Racial discrimination has numerous appearances. It can be experienced openly, indirectly, collectively, institutionally, and transgenerationally (Harrell, 2000). Still, it is everyday “micro stressors,” such as being pursued or observed in open places that may be most negative to the consciousness of African American adolescents in that the accumulative results may add to their general stress load (Harrell, 2000). Though, mental health effects associated with racism and discrimination are likely to be influenced by the coping approaches used. In reaction to a variety of life stressors, the nature of the coping approach used by adolescents is usually related to different mental health outcomes (Moos, 2002). Approach coping strategies, in which stressors are actively connected in an attempt to resolve them, are normally connected to greater feelings of self-efficacy and less suffering. Indifference, the uses of strategies that keep away from stressors or manage the emotional response to stressors are usually connected to greater distress and lower feelings of self-efficacy (Moos, 2002). On the other hand, the coping strategies used in reaction to racial discrimination and bias may have different effects on adolescent adjustment and well-being given the uncertainty, power discrepancy, irregularity, and unmanageable of many biased acts (Harrell, 2000; Outlaw, 1993). Furthermore, issues such as stage of racial awareness, kind of racial socialization received, and emotional and stress reaction to discriminatory experiences may openly relate to adjustment effects or may restrain the outcomes of discrimination distress on mental health outcomes (Harrell, 2000).
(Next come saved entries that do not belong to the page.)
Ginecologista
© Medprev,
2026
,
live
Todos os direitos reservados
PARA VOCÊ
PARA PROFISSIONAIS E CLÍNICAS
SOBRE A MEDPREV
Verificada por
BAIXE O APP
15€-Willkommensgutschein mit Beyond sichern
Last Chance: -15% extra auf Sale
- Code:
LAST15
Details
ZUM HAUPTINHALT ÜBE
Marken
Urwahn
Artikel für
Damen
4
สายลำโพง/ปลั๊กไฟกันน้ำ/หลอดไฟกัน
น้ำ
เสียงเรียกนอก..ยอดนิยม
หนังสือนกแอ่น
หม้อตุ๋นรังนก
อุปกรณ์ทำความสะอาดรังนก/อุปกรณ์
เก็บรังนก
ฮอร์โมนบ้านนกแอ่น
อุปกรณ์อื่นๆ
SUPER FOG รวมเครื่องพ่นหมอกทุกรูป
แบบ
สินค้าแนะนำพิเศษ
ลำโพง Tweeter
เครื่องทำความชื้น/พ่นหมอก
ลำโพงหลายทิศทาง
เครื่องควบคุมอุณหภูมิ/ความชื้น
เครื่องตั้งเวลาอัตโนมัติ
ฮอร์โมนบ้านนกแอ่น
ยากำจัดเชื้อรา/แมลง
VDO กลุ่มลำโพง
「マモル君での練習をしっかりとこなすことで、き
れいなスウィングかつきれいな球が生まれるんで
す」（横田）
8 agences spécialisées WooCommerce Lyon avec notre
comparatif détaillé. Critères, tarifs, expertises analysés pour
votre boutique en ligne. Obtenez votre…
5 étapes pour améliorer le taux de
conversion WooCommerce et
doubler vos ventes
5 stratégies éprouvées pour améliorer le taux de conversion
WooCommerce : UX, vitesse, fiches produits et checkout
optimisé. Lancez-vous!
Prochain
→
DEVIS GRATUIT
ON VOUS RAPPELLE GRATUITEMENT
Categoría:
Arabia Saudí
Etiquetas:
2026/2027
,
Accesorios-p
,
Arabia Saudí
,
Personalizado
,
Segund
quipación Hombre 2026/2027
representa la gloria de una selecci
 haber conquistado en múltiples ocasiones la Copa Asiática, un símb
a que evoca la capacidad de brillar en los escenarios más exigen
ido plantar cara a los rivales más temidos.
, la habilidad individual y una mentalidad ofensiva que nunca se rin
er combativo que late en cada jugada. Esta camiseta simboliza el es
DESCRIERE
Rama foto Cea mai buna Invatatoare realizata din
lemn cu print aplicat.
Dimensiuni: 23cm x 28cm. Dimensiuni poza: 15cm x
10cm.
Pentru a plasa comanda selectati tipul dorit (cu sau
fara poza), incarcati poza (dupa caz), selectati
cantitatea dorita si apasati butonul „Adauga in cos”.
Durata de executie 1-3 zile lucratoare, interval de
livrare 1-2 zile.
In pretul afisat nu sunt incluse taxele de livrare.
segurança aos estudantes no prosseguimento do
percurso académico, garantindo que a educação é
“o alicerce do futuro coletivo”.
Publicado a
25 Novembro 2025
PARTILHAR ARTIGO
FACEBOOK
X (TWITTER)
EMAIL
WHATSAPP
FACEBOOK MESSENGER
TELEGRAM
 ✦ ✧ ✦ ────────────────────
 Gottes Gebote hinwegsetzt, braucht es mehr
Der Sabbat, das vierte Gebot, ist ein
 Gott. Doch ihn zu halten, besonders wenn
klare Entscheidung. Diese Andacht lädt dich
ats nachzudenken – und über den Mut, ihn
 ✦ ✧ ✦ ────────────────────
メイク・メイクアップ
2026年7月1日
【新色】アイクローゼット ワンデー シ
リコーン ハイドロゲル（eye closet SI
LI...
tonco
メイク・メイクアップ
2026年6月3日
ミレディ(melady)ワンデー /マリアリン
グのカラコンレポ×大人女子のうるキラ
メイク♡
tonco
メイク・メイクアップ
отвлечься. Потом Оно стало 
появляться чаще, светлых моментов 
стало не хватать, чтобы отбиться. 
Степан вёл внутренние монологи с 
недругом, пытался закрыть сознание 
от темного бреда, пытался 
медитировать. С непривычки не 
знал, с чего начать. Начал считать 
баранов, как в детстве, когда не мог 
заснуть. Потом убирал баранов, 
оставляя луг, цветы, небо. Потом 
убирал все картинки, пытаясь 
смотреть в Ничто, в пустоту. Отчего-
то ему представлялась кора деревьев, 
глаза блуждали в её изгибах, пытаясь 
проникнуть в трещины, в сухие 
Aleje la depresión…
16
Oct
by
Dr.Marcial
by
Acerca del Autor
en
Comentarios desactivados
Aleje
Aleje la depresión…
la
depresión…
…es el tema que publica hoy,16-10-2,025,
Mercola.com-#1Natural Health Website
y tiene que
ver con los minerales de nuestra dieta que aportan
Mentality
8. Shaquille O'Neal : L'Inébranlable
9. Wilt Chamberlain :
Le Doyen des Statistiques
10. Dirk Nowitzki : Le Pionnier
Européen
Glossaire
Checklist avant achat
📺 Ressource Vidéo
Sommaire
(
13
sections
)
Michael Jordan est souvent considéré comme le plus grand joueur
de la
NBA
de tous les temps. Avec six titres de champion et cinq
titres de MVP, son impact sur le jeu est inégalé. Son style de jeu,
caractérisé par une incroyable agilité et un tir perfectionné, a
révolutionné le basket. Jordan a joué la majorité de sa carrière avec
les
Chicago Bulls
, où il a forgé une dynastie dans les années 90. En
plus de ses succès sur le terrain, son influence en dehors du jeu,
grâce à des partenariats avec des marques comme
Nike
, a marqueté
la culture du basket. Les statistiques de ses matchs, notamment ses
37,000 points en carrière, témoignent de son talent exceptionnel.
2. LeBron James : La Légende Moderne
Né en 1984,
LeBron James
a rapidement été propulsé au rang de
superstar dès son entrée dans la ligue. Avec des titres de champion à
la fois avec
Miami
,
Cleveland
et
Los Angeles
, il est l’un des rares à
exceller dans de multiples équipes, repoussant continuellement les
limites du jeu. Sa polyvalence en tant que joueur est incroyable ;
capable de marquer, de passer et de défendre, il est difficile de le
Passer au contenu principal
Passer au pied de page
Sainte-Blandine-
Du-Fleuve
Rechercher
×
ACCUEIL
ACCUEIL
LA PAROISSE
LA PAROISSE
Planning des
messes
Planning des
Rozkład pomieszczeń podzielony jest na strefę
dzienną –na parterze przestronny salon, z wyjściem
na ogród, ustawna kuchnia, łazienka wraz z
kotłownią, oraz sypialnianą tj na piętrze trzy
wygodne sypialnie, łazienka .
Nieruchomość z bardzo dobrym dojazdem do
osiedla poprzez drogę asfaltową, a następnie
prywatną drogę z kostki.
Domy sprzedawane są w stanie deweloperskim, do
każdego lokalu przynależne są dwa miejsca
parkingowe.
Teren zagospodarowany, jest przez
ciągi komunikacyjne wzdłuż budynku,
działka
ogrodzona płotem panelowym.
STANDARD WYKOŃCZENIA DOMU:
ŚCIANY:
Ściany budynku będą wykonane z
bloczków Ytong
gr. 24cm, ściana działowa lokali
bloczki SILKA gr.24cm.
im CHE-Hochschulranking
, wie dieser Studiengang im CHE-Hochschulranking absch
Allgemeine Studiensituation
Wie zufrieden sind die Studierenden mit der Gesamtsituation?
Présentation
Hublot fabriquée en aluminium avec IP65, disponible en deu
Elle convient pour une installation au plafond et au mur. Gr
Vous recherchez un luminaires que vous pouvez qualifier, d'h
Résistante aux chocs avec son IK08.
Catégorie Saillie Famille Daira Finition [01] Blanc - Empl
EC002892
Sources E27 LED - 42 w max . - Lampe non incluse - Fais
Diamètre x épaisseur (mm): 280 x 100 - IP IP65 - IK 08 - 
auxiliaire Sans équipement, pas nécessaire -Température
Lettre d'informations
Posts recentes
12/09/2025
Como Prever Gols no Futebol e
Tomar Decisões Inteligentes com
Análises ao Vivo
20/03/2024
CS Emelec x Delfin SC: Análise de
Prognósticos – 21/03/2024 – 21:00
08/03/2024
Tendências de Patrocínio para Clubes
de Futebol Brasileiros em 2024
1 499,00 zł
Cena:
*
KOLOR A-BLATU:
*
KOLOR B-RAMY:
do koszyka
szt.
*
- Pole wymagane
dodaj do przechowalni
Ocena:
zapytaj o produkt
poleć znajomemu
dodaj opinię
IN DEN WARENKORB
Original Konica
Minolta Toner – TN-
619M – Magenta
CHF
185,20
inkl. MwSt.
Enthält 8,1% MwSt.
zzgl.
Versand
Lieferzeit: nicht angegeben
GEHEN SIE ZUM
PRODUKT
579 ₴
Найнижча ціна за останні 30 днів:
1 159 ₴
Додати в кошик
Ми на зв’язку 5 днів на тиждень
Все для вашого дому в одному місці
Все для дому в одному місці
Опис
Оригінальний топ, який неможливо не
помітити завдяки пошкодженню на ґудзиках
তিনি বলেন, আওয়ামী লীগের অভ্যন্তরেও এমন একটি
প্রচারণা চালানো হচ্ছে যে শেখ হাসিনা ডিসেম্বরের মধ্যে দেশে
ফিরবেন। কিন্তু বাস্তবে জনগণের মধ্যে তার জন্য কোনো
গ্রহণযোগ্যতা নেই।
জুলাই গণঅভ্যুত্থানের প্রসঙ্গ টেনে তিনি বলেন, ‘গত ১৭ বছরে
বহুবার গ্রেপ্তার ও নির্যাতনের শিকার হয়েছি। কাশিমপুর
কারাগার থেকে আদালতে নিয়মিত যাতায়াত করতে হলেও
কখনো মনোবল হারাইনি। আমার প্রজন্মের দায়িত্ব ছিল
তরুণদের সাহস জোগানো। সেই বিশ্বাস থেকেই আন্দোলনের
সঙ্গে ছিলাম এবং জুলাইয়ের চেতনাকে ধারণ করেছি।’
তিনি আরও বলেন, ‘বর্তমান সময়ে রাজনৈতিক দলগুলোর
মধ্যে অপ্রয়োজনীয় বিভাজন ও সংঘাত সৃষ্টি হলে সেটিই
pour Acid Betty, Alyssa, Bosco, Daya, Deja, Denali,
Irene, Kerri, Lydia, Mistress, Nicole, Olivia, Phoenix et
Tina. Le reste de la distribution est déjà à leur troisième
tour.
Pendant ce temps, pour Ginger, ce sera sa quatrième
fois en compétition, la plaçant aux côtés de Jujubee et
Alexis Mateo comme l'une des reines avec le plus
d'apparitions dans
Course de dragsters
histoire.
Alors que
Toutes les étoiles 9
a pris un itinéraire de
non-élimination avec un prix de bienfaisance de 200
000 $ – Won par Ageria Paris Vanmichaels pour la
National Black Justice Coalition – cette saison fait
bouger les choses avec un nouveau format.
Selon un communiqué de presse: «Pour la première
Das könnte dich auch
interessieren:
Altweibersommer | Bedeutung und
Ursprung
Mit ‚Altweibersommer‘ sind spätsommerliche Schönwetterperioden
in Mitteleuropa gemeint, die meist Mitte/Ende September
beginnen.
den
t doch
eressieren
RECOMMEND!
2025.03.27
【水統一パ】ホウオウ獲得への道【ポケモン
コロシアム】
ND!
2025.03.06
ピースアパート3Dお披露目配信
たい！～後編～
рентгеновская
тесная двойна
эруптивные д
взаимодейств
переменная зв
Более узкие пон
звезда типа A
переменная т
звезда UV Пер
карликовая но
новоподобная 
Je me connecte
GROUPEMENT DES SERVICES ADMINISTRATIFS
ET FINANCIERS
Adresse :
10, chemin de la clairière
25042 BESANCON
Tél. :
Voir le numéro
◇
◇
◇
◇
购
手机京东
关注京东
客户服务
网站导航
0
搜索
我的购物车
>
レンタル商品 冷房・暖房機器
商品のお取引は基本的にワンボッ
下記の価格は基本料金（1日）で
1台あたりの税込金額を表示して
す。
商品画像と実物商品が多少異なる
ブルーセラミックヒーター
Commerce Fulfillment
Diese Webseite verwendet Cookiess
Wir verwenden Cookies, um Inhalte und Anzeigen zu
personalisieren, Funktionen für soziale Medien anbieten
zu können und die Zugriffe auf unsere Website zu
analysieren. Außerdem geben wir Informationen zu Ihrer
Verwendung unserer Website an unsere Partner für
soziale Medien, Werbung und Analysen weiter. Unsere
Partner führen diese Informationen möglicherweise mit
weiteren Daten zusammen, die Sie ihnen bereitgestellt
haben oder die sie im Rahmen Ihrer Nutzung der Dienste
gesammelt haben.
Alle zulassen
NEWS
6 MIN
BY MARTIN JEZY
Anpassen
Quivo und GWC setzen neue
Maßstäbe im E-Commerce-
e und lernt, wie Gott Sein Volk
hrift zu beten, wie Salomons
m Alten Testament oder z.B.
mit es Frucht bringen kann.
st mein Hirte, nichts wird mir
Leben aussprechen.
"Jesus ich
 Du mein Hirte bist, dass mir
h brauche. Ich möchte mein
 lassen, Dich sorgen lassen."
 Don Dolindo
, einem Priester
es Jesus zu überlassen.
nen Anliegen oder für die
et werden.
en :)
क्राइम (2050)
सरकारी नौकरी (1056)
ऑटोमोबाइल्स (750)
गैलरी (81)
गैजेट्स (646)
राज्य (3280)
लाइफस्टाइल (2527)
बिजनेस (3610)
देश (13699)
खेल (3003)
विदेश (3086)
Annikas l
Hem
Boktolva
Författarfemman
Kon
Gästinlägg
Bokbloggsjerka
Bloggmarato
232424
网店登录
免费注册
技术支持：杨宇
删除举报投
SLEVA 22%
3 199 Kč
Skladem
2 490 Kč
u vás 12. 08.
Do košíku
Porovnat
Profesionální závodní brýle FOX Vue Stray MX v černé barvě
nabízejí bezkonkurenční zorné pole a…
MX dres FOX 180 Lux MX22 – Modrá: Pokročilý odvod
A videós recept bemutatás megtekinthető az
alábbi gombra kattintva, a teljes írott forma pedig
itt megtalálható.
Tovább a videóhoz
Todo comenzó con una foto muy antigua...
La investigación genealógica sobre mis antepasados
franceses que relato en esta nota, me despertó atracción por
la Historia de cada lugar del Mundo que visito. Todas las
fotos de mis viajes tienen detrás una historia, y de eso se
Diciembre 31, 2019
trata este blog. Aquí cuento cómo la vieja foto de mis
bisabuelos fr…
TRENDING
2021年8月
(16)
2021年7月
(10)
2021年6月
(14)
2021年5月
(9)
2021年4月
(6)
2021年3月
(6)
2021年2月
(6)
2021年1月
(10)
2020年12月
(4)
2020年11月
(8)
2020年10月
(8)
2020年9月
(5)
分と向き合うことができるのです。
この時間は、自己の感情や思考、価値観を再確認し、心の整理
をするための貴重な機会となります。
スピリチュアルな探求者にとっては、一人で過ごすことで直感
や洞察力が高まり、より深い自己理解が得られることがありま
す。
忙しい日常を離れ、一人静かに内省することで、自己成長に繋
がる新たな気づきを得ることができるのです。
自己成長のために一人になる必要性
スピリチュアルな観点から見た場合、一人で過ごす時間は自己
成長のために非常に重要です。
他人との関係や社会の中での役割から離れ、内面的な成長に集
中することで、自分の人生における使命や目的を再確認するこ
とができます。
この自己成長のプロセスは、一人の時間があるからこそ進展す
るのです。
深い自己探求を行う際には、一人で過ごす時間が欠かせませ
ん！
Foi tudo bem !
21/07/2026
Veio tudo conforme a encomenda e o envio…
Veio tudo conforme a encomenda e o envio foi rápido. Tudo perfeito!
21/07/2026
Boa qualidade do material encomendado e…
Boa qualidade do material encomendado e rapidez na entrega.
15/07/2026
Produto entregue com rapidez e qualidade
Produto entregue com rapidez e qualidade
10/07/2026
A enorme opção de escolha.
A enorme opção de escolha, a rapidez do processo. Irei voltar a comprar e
  1. Comer, J. P. (1995). Racism and African American adolescent development. In C. V. Willie, P. P. Rieker, B. M. Kramer, & B. S. Brown (Eds.), Mental health, racism, and sexism (pp. 151-170). Pittsburgh, PA: University of Pittsburgh Press.
  2. Cross, W. E., Jr., & Fhagen-Smith, P. (2001). Patterns of African American identity development: A life span perspective. In C. L. Wijeyesinghe & B. W. Jackson, III (Eds.), New perspectives on racial identity development: A theoretical and practical anthology (pp. 243-270). New York: New York University Press.
  3. Harrell, S. P. (2000). A multidimensional conceptualization of racism-related stress: Implications for the well-being of people of color. American Journal of Orthopsychiatry, 70, 42-57.
  4. Miller, D. B. (1999). Racial socialization and racial identity: Can they promote resiliency for African American adolescents. Adolescence, 34(135), 493-501.
  5. Moos, R. H. (2002). Life stressors, social resources, and coping skills in youth: Applications to adolescents with chronic disorders. Journal of Adolescent Health, 30(4, Suppl. 1), 22-29.
  6. Sellers, R. M., Smith, M. A., Shelton, J. N., Rowley, S. A. J., & Chavous, T. M. (1998). Multi- dimensional model of racial identity: A reconceptualization of African American racial identity. Personality and Social Psychology Review, 2, 18-39.
  7. Stevenson, H. C., Reed, J., Bodison, P., & Bishop, A. (1997). Racism stress management: Racial socialization beliefs and the experience of depression and anger in African Amer- ican youth. Youth & Society, 29, 197-222.
  8. Ward, J. V. (1999). Resilience and resistance. In A. Garrod, J. V. Ward, T. L. Robinson, & R. Kilkenny (Eds.), Souls looking back: Life stories of growing up Black (pp. 173-185). Boston: Routledge Kegan Paul.